Latvia: Capitalism and Its Casualties

Kristina Rizga, for the Pulitzer Center
Images by Akim Aginsky, for the Pulizer Center

The deep-seated wrinkles on Dzintra Vorfolomejeva’s reddish face make her
look older than her 62 years. She sits underneath a small metal roof
structure built to provide cover for the garbage containers, here in the
Pardaugava District of Riga, with plastic bags around her containing what’s
left of her life: a couple of blankets, some soap, pillow and a hairbrush.
She found food in the midst of the garbage today -- a loaf of bread, smoked
fish and boiled eggs. She loves reading glossy magazines that are carefully
tucked under her blankets. From November to May, when temperatures in Latvia
hover between 40 and 3 degrees Fahrenheit, Vorfolomejeva stays at a homeless
shelter. But when the weather turns warm, she prefers sleeping outdoors near
her old apartment that is still vacant. “I like being close to my old
friends. I also take care of ducks in the creek here and have to feed my
cat-friends,” she laughs.

Vorfolomejeva has been homeless since 2004 when she was evicted from her
apartment for unpaid rent and utility bills. All of her life she worked as a
nurse. At the age of 52, she left her job to care for her ailing mother.
When her mother passed away two years later, she couldn’t get her job back,
or find a new one. Then her husband passed away and her last source of
income dried up.
——————————
According to the Latvia article, what does Vorfolomejeva keep in the plastic bags around her? List every item. Rely only on the Latvia article for what follows.
——————————
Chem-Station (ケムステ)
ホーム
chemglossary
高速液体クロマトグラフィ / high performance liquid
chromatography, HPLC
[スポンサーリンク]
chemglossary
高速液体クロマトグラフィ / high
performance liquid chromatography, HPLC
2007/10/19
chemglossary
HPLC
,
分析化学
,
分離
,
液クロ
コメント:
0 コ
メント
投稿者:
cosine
——————————
Answer space:
a couple of blankets, some soap, a pillow, a hairbrush